The project took us more than 12 months to plan and conduct. We used an Aircrane for Gore Hill and the Dandenongs with a specialist construction pilot flown out from the US (he flies from the rear facing seat). This was due to the fact that Hevi Lift had experienced a last minute change of plans from the Russians about using their Kamov in a long standing relationship with Hevi Lift: they demanded that their pilot fly the loads, not ours (Alan Dodds). Three weeks from the planned lift, it was a big and very brave call by Hevi Lift not to expose the lift to the risk of a new pilot, and instead to change aircraft and use the Aircrane (which was also overseen by Hevi Lift in those days).

To solve the problem of the subsequent towers when the Aircrane went onto the fire contract, Hevi Lift employed the NZ Mil8 to which you refer, and put the pilot through a couple of precision trials before the lift. Alan Dodds went on to manage the lift which was invaluable because he worked as a rigger leader building towers in NZ before he became one of the best long line pilots I have seen.

Neither the Mil 8, Kamov, nor the Aircrane are equipped with auto hover for this work - nor "auto kiwi" . They are hand flown. The "secret" was that we employed speiclists to design and do the job right through to site plans, risk management and work method statements. We employed riggers with extensive helicopter experience and had Alan and Hermann Messerli (another speiclaist long line construction pilot) on staff. This systemic approach enabled the lifts to be designed for the job such as adding specialised pieces to the sections during their original construction, determining maximimum piece weights, ect, etc, etc - as I said a year long project.

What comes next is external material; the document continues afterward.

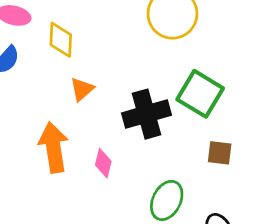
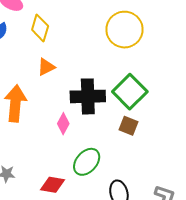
brown square: (220, 153) -> (128, 126), moved
pink diamond: (103, 163) -> (63, 124), moved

During the lift, it was important that we had our speiclist rigger/loadmaster up the tower doing the radio comms with the construction pilot. Embarassingly his name escapes me this morning, but he was a key factor in the ability to do the job - not just the pilot. He was famous at Hevi Lift for remaining completely calm over the radio to the pilot during the extremely complex lift phases and he was also a very experienced tower construction rigger that had worked with Doddsy. Once, on a precision lift years beforehand when he got his fingers caught between the tower and load he calmly asked the pilot to "come up 5 please mate..." No histerics, cries, or even a detecable bit of raised voice or stress!

So the answer: Specialist team! Prep of the pieces well beforehand, prep and design the coupling mechanisms, throrough site prep, only lift in good wind/wx, dont be afaid to delay by a day (or say no), specilaist pilot, and above all, a speicialist rigger with exensive helicopter experience.

All towers were completed without a single missed lift or injury. The helicopter achieved five months of manual construction in every two days of lifting. The Mil8 really impressed: it flew from NZ to Brisbane, Townsville, Perth and Adelaide did all those tower lifts, then back to NZ with no missed days due to unserviceabilities.